* [Your task] For every line in the records below that holds "Website", make a copy.

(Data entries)
== Segment start ==
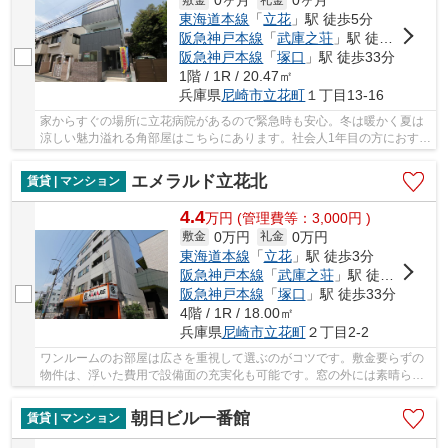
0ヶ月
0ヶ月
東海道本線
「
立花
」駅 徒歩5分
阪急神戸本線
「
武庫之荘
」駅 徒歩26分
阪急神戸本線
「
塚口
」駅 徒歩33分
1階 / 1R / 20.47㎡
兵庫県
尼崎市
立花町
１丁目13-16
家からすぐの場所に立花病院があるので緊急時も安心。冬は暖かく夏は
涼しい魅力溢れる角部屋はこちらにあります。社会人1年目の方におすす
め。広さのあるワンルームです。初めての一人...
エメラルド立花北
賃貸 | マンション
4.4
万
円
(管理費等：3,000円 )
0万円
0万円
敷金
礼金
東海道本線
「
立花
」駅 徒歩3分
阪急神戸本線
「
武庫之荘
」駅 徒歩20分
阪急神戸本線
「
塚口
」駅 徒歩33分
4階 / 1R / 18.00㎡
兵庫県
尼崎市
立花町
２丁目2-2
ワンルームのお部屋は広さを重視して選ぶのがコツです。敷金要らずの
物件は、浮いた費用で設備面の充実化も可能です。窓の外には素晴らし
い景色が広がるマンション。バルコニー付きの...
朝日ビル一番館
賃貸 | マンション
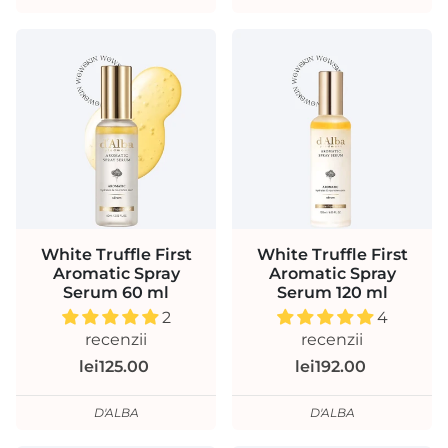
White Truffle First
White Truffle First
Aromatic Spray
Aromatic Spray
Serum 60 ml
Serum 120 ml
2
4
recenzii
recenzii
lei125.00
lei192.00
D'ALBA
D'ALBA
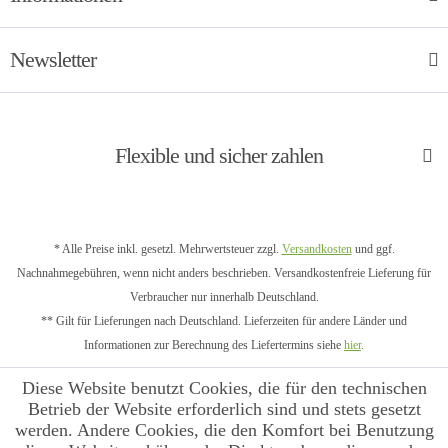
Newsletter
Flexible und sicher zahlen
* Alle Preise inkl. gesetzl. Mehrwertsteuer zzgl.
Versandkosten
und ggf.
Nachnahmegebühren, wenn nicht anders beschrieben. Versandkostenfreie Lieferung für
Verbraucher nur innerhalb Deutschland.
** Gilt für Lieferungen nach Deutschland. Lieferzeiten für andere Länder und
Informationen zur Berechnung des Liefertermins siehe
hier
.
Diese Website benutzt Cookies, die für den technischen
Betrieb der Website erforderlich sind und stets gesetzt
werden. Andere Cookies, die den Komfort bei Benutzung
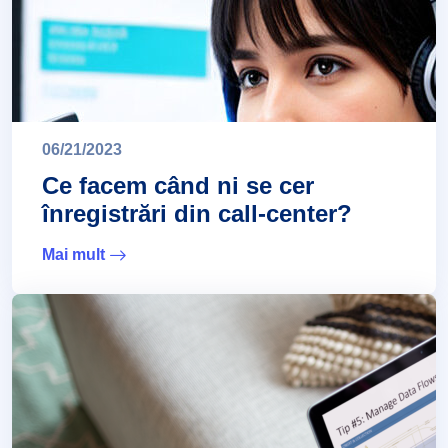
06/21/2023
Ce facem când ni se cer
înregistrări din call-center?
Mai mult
== Segment end ==
* [Task result]
Diese Website benutzt Cookies, die für den technischen
Betrieb der Website erforderlich sind und stets gesetzt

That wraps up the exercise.